Unfortunately, all these insights into LCN2 function in innate immunity, iron homeostasis, and energy metabolism and expenditure are still descriptive. Precise mechanisms how LCN2 signals are transferred from outside into the cells are widely unknown and, although some biochemical activities and affinities were nicely demonstrated, there a numerous questions unresolved yet. In particular, the precise receptor activities and responsible pathways relevant in transmitting LCN2 inputs to intercellular targets are unknown. Actually, there are six putative LCN2 receptors, namely neutrophil gelatinase-associated lipocalin receptor (NGALR), low density lipoprotein-related protein 2 (LRP2), LRP6, melanocortin 4 receptor (MC4R), MC1R, and MC3R. The size and extent of their external ligand-binding domain, hydrophobic membrane-spanning regions, and their intracellular domains inside the cell are markedly different ( Figure 2 ). Moreover, they are assigned to different chromosomes, reveal a marked different gene structure, and encode for mRNAs and proteins different in size ( Table 1 ).

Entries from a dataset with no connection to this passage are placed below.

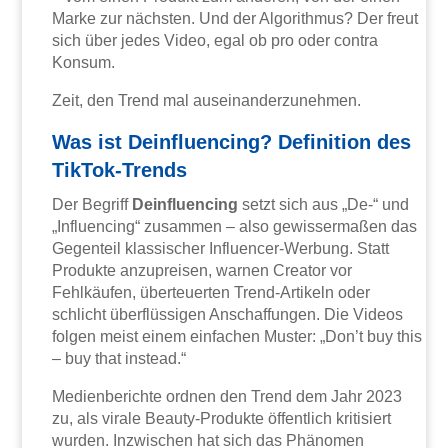
Marke zur nächsten. Und der Algorithmus? Der freut
sich über jedes Video, egal ob pro oder contra
Konsum.
Zeit, den Trend mal auseinanderzunehmen.
Was ist Deinfluencing? Definition des
TikTok-Trends
Der Begriff
Deinfluencing
setzt sich aus „De-“ und
„Influencing“ zusammen – also gewissermaßen das
Gegenteil klassischer Influencer-Werbung. Statt
Produkte anzupreisen, warnen Creator vor
Fehlkäufen, überteuerten Trend-Artikeln oder
schlicht überflüssigen Anschaffungen. Die Videos
folgen meist einem einfachen Muster: „Don’t buy this
– buy that instead.“
Medienberichte ordnen den Trend dem Jahr 2023
zu, als virale Beauty-Produkte öffentlich kritisiert
wurden. Inzwischen hat sich das Phänomen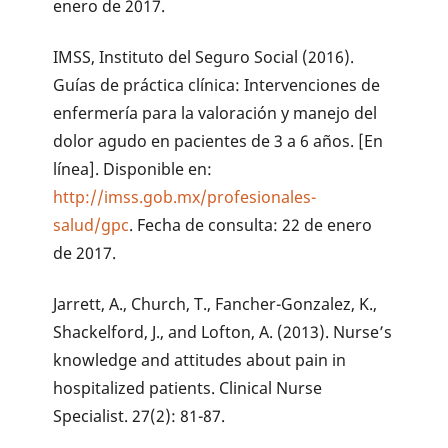
enero de 2017.
IMSS, Instituto del Seguro Social (2016).
Guías de práctica clínica: Intervenciones de
enfermería para la valoración y manejo del
dolor agudo en pacientes de 3 a 6 años. [En
línea]. Disponible en:
http://imss.gob.mx/profesionales-
salud/gpc
. Fecha de consulta: 22 de enero
de 2017.
Jarrett, A., Church, T., Fancher-Gonzalez, K.,
Shackelford, J., and Lofton, A. (2013). Nurse’s
knowledge and attitudes about pain in
hospitalized patients. Clinical Nurse
Specialist. 27(2): 81-87.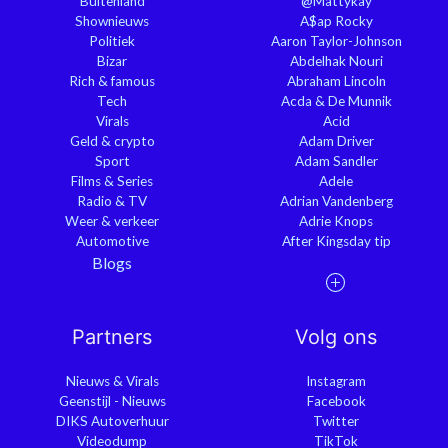
Buitenland
@Mattykay
Shownieuws
A$ap Rocky
Politiek
Aaron Taylor-Johnson
Bizar
Abdelhak Nouri
Rich & famous
Abraham Lincoln
Tech
Acda & De Munnik
Virals
Acid
Geld & crypto
Adam Driver
Sport
Adam Sandler
Films & Series
Adele
Radio & TV
Adrian Vandenberg
Weer & verkeer
Adrie Knops
Automotive
After Kingsday tip
Blogs
Partners
Volg ons
Nieuws & Virals
Instagram
Geenstijl - Nieuws
Facebook
DIKS Autoverhuur
Twitter
Videodump
TikTok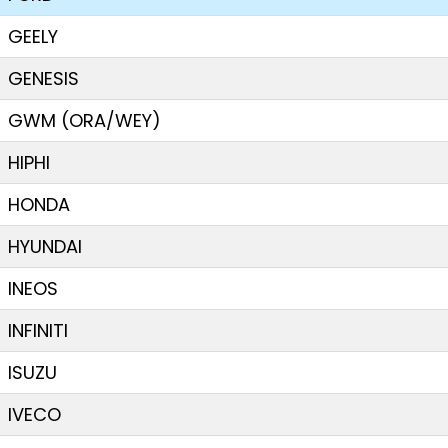
GEELY
GENESIS
GWM (ORA/WEY)
HIPHI
HONDA
HYUNDAI
INEOS
INFINITI
ISUZU
IVECO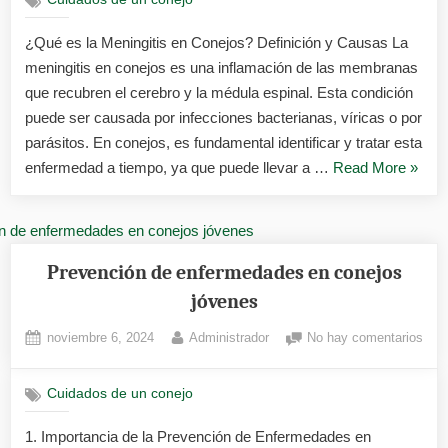
Cuidados de un conejo
cone
todo
¿Qué es la Meningitis en Conejos? Definición y Causas La
lo
meningitis en conejos es una inflamación de las membranas
que
deb
que recubren el cerebro y la médula espinal. Esta condición
sabe
puede ser causada por infecciones bacterianas, víricas o por
parásitos. En conejos, es fundamental identificar y tratar esta
«Menin
enfermedad a tiempo, ya que puede llevar a …
Read More
»
en
conej
todo
lo
Prevención de enfermedades en conejos
que
jóvenes
debes
Posted
By
en
noviembre 6, 2024
Administrador
No hay comentarios
saber
on
Prev
de
Cuidados de un conejo
enf
en
1. Importancia de la Prevención de Enfermedades en
cone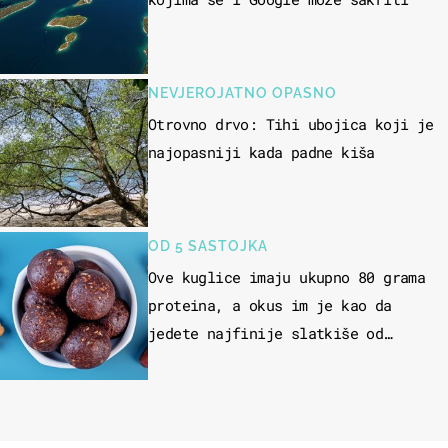
NEVJEROJATNO OPASNO
Otrovno drvo: Tihi ubojica koji je
najopasniji kada padne kiša
OD 5 SASTOJKA
Ove kuglice imaju ukupno 80 grama
proteina, a okus im je kao da
jedete najfinije slatkiše od
čokolade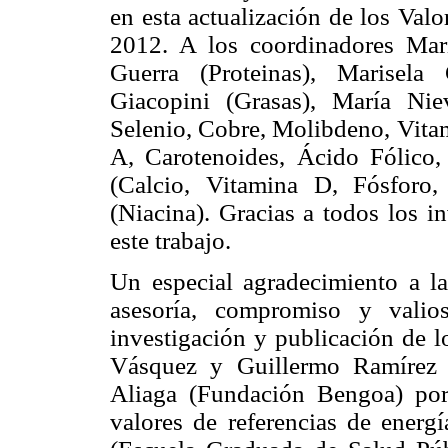
en esta actualización de los Val
2012. A los coordinadores Mari
Guerra (Proteinas), Marisela 
Giacopini (Grasas), María Nie
Selenio, Cobre, Molibdeno, Vita
A, Carotenoides, Ácido Fólico,
(Calcio, Vitamina D, Fósforo
(Niacina). Gracias a todos los i
este trabajo.
Un especial agradecimiento a 
asesoría, compromiso y valio
investigación y publicación de l
Vásquez y Guillermo Ramírez 
Aliaga (Fundación Bengoa) por
valores de referencias de energí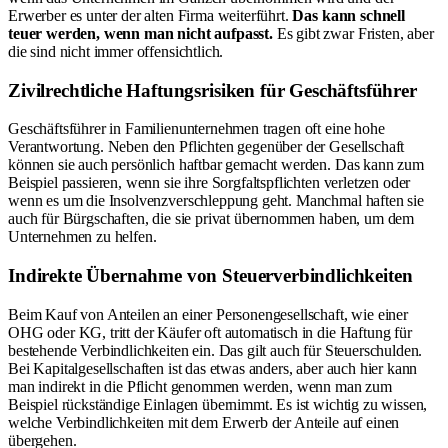
Erwerber es unter der alten Firma weiterführt.
Das kann schnell
teuer werden, wenn man nicht aufpasst.
Es gibt zwar Fristen, aber
die sind nicht immer offensichtlich.
Zivilrechtliche Haftungsrisiken für Geschäftsführer
Geschäftsführer in Familienunternehmen tragen oft eine hohe
Verantwortung. Neben den Pflichten gegenüber der Gesellschaft
können sie auch persönlich haftbar gemacht werden. Das kann zum
Beispiel passieren, wenn sie ihre Sorgfaltspflichten verletzen oder
wenn es um die Insolvenzverschleppung geht. Manchmal haften sie
auch für Bürgschaften, die sie privat übernommen haben, um dem
Unternehmen zu helfen.
Indirekte Übernahme von Steuerverbindlichkeiten
Beim Kauf von Anteilen an einer Personengesellschaft, wie einer
OHG oder KG, tritt der Käufer oft automatisch in die Haftung für
bestehende Verbindlichkeiten ein. Das gilt auch für Steuerschulden.
Bei Kapitalgesellschaften ist das etwas anders, aber auch hier kann
man indirekt in die Pflicht genommen werden, wenn man zum
Beispiel rückständige Einlagen übernimmt. Es ist wichtig zu wissen,
welche Verbindlichkeiten mit dem Erwerb der Anteile auf einen
übergehen.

NGALR (OMIM: 611461) is a gene that received a number of different names historically deduced from their proposed function or from its structure. The names NGALR and LCN2R were derived from the receptor’s affinity for LCN2. NGALR2 (or NgalR-2) and NGALR3 (or NgalR-3) refer to splice variants of NGALR that share overlapping biochemical characteristics (50). The name solute carrier family 22 member 17 (SLC22A17) indicates that the receptor belongs to the solute carrier (SLC) group of membrane transport proteins that commonly contain a number of hydrophobic transmembrane α-helixes. This family currently includes about 458 members that are classified into 65 families by similarities in their characteristics, homology, functions, and structures (51, 52). The SLC22 family contains about 30 distinct multi-membrane spanning proteins, 13 of which have been localized to plasma membrane (52, 53). Beside its affinity for LCN2, SLC22A17 binds to and mediates the endocytosis of filtered protein in the kidney and assists in iron uptake but does not drive the transport of other usual substrates of the SLC22 family (52). The names BOCT, BOCT1, and BOIT are abbreviations for brain-type organic ion transporter. The BOCT sequence (acc. no. NM_021551) popped up in the initial study reporting the expression cloning of murine NGALR (i.e., 24p3R) after searching the GenBank database with two identified overlapping NGALR sequences as queries (13). Finally, the introduced acronym 24p3R indicates that this receptor has affinity for murine LCN2 termed 24p3 (13, 41). 24p3R, which is now better referenced to as NGALR, was first identified as a LCN2 receptor after three rounds of expression cloning in COS-7 cells using a cDNA library prepared from murine FL5.12 cells, which are highly sensitive to LCN2/24p3-medicated apoptosis (13).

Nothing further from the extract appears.